Blood samples were obtained from the inferior vena cava for BNP determination at the end of the in vivo experiments, and the animals were euthanized.

Echocardiography and Doppler
Echocardiography and Doppler (Acuson, Sequoia C 256 with 15-MHz transducer) were performed while simultaneously recording ECG.

M-mode echocardiography was performed in the anterior short-axis view. LV posterior wall thickness was determined at the end of both diastole and systole. Pulsed-wave Doppler early to late transmitral peak diastolic flow velocity ratio (E/A) was measured to assess diastolic function as described previously.14,21 Aortic systolic velocity-time integral (VTI) and aortic root diameter were determined and stroke volume calculated according to this formula:

Stroke volume=(VTI)({pi} r2), where r=aortic diameter/2.
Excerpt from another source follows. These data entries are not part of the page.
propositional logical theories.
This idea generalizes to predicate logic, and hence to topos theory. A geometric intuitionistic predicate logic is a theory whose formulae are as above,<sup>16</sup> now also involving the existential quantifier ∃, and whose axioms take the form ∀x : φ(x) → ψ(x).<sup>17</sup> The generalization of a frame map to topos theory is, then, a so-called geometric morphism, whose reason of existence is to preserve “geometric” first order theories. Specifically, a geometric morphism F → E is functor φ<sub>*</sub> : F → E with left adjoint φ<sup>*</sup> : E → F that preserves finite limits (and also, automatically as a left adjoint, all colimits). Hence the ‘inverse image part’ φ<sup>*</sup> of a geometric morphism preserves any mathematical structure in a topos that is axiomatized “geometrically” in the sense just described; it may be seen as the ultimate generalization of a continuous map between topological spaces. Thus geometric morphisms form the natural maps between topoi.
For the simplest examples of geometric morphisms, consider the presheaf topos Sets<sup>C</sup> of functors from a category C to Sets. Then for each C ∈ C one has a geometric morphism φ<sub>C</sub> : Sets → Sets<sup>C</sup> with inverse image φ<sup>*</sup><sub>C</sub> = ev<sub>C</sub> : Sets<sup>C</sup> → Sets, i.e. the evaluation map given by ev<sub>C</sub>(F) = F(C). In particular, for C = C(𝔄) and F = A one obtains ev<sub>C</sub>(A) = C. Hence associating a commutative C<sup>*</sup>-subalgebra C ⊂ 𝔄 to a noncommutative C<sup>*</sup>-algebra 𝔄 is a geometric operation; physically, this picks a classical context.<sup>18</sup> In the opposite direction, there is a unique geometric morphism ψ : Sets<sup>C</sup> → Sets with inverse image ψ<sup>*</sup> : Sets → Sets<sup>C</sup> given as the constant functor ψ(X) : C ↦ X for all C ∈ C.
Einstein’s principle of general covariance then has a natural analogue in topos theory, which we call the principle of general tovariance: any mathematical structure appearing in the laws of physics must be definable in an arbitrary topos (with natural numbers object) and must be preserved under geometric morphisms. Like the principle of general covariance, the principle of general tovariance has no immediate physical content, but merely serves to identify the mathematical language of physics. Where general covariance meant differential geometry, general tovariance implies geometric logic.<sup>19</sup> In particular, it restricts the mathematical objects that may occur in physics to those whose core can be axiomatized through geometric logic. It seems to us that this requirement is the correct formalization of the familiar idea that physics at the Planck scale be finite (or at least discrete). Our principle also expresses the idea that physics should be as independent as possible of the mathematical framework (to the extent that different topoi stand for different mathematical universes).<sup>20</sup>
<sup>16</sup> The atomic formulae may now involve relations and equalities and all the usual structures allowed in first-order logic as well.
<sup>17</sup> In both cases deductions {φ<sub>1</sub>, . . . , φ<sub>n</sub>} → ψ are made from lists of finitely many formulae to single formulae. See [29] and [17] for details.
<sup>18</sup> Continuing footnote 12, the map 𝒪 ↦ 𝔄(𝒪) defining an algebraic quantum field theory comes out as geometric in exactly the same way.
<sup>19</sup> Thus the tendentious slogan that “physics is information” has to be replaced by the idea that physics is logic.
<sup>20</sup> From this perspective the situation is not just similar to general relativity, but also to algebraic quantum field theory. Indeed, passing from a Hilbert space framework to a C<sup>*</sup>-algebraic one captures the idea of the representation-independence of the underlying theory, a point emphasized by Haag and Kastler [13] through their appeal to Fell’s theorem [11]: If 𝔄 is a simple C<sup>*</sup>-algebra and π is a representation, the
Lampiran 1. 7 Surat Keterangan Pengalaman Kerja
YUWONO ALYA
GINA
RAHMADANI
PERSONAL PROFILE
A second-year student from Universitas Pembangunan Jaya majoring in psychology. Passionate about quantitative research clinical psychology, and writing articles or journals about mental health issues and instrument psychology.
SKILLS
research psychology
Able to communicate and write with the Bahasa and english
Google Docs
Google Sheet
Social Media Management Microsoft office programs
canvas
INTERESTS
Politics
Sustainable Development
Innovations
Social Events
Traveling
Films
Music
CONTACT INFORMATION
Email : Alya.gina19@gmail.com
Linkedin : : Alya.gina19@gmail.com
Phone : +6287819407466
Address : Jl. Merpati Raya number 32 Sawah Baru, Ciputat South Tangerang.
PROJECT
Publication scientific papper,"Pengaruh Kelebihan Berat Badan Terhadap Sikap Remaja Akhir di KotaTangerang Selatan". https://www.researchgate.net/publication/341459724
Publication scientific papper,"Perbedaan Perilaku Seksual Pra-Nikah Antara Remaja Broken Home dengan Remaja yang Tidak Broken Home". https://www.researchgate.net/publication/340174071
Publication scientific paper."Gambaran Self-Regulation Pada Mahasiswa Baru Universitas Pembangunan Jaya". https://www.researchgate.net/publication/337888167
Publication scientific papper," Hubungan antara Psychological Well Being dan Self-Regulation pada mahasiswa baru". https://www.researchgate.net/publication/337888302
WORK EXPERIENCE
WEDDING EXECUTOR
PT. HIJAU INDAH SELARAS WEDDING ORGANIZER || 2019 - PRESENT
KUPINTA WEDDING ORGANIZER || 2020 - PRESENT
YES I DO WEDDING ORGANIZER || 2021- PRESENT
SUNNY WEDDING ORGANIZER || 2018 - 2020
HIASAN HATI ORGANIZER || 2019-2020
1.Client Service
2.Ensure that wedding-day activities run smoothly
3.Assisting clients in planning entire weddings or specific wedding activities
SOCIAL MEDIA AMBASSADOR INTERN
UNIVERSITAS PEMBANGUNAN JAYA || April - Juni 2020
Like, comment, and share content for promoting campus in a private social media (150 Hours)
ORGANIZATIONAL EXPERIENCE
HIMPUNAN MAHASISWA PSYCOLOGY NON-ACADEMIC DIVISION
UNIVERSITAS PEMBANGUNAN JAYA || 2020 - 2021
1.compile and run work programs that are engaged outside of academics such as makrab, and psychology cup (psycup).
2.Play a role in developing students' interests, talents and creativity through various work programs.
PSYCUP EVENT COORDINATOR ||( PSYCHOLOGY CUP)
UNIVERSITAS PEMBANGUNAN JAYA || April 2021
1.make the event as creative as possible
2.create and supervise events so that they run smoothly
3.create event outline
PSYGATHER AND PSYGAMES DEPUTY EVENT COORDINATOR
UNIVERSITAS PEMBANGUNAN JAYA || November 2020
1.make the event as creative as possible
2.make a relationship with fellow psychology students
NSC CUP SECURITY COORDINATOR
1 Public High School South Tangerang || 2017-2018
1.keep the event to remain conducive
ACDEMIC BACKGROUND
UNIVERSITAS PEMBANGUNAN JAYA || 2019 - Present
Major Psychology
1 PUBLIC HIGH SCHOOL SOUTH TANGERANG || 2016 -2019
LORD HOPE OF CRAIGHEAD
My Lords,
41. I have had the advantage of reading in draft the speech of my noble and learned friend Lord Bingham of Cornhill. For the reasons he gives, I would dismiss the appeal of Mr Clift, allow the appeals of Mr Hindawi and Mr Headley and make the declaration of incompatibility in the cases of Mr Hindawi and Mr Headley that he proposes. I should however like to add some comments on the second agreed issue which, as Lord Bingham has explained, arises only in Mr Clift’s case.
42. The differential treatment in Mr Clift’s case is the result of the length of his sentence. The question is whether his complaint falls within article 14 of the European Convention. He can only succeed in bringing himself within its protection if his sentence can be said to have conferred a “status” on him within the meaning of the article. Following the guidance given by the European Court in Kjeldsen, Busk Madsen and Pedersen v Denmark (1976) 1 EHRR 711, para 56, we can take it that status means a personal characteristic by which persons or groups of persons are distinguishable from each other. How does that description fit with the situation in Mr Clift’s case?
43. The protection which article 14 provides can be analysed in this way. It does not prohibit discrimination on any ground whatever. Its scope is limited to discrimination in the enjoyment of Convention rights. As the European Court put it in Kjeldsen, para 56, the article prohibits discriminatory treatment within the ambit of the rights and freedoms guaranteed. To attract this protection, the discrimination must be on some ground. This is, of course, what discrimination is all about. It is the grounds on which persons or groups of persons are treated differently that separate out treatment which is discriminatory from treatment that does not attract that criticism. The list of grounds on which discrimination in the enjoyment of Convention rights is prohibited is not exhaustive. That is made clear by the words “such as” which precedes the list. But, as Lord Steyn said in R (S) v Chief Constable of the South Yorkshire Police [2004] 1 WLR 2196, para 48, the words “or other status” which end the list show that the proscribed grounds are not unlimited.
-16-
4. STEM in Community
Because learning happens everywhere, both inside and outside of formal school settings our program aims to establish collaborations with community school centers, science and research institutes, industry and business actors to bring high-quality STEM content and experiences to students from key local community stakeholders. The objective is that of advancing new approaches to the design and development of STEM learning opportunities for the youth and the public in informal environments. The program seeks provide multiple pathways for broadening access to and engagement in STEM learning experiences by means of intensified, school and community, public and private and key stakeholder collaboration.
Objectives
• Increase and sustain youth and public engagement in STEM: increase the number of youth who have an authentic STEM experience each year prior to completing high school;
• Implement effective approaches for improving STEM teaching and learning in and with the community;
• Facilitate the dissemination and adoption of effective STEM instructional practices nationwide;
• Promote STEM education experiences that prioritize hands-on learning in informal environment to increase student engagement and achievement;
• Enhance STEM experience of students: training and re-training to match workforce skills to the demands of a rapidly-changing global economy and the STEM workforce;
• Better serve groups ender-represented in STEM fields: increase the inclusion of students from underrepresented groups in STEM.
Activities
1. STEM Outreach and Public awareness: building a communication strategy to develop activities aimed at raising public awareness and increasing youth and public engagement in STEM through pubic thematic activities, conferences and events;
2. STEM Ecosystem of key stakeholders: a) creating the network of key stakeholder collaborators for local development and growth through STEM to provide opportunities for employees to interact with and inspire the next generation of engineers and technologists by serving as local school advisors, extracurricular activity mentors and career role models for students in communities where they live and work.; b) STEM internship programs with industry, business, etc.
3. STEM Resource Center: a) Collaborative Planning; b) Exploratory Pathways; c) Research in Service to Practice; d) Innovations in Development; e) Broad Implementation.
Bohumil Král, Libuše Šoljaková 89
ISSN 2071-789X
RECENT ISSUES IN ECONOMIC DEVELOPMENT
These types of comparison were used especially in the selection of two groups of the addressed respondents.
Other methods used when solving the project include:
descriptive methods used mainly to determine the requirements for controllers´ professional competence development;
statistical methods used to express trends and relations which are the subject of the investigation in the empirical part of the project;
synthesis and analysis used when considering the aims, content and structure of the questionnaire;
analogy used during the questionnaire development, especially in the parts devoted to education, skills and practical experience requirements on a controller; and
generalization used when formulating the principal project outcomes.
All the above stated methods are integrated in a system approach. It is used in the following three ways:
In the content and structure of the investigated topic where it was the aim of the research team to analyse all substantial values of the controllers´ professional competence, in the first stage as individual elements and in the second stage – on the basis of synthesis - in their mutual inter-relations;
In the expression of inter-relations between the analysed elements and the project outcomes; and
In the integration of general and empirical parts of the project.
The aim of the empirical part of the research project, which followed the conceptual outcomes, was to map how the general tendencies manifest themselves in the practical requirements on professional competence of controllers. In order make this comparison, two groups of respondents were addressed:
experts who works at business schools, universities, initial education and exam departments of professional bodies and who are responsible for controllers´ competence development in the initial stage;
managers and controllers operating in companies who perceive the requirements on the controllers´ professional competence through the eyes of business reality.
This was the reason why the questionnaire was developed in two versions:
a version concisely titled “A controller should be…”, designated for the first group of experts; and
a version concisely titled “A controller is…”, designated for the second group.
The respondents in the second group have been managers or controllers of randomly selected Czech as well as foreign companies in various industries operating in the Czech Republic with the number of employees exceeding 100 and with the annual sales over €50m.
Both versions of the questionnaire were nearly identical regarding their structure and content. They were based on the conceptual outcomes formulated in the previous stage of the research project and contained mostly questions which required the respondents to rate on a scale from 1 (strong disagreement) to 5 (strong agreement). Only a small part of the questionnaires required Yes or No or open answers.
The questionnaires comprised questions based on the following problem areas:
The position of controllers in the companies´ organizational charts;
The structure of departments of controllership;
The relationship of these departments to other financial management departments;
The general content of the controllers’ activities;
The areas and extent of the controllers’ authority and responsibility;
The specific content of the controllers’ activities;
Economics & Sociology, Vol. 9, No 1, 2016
All Doppler spectra were recorded for 5 to 7 cardiac cycles at a sweep speed of 200 mm/s.

In Vivo PV Loops
Once the echocardiographic measurements were obtained, animals were placed on a warm pad (37°C). The right jugular vein was cannulated for fluid administration, and a 14-gauge catheter was placed in the trachea. They were ventilated with a positive-pressure ventilator (Harvard, model 680) with an FiO2 of 0.21. Hetastarch (6%) in 0.9% NaCl was infused intravenously during the procedure (200 µL/kg per minute for 10 minutes; then 20 µL/kg per minute throughout the experiment). The abdomen was opened and the diaphragm incised to reach the heart. A small stab was made with a 26-gauge needle at the LV apex, and a 2F miniaturized combined conductance catheter-micromanometer (model SPR-819, Millar Instruments) connected to a pressure-conductance unit (MPCU-200, Millar) was advanced retrograde into the LV along the cardiac longitudinal axis as described previously in mice by Georgakopoulos and Kass.22 This catheter has a micromanometer surrounded by 4 platinum electrodes; the two outermost electrodes generate a current of 0.1 mA at a frequency of 20 kHz, which is sensed by the two innermost electrodes. Catheter position was confirmed by echocardiography. Pressure was calibrated against a mercury column after placing the catheter in warm 0.9% NaCl solution for 30 minutes. PV loops were recorded at baseline and during unloading by gently occluding the inferior vena cava with a cotton swab. Time-varying volume was obtained as described elsewhere,2224 according to this formula:

V(t)=1/2{alpha}L2{rho}[G(t)tot-G(t)p], where V=volume, Gtot=total conductance, Gp=parallel conductance of surrounding structures, L=distance between catheter electrodes (9 mm), and {rho}=conductivity of blood.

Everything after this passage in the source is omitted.